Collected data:
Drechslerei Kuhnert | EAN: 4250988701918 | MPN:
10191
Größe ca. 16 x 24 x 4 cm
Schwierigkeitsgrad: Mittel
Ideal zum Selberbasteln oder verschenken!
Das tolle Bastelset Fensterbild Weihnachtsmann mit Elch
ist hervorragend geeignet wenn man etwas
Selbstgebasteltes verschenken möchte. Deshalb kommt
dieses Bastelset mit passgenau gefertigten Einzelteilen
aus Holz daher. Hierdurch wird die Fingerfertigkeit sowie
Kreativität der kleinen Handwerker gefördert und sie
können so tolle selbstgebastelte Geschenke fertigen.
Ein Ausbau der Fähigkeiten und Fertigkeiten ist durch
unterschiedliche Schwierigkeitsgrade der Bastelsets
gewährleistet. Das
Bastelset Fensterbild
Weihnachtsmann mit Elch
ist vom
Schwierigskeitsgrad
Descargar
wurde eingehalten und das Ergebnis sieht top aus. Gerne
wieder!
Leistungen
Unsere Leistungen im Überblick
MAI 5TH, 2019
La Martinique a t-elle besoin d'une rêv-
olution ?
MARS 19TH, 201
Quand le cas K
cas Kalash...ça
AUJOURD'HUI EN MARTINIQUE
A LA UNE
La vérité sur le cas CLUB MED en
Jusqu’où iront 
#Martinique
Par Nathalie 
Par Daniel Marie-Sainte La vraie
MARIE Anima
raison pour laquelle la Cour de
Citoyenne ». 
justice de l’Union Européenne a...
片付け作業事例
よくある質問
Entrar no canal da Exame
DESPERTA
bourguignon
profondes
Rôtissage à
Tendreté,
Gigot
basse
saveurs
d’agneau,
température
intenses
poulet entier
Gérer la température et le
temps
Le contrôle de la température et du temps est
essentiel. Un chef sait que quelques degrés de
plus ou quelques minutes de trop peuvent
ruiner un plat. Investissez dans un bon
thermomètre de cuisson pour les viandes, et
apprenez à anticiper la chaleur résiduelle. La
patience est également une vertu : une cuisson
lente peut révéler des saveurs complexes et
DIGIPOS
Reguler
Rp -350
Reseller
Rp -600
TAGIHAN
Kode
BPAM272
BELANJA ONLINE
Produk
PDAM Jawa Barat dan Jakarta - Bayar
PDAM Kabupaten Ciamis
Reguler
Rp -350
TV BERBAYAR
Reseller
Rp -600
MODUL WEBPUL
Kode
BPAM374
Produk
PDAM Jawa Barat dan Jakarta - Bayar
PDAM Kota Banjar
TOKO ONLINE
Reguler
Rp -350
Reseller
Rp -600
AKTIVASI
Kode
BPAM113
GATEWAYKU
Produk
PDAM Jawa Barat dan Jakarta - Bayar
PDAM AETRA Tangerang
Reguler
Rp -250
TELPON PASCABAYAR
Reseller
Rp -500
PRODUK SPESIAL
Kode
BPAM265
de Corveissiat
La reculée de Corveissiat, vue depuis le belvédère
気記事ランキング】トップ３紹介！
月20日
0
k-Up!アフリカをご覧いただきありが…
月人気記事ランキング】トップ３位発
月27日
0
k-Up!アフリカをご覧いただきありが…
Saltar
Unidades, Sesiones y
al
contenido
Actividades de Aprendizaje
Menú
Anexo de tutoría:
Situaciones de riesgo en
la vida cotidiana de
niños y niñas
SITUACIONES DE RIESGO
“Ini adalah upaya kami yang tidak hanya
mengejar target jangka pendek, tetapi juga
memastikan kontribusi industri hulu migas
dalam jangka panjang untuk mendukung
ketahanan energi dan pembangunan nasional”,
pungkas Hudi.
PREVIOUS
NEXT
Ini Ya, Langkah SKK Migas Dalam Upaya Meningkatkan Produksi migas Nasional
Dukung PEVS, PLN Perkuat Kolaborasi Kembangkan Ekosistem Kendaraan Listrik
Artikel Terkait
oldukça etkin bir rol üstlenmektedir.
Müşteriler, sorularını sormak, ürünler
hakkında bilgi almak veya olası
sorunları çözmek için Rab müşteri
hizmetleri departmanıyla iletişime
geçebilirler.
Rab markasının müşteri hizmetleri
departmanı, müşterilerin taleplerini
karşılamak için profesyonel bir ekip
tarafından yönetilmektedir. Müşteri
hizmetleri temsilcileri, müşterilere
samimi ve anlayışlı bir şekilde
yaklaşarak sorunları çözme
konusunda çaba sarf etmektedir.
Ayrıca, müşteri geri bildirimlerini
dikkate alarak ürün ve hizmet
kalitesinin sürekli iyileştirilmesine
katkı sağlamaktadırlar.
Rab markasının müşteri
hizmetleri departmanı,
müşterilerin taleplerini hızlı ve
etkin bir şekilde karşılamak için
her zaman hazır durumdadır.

» The task:
Please write out the lines that run from the one with "kalitesinin sürekli iyileştirilmesine" to the end of the records, both included, exactly as they appear.

» Answer to this exercise:
kalitesinin sürekli iyileştirilmesine
katkı sağlamaktadırlar.
Rab markasının müşteri
hizmetleri departmanı,
müşterilerin taleplerini hızlı ve
etkin bir şekilde karşılamak için
her zaman hazır durumdadır.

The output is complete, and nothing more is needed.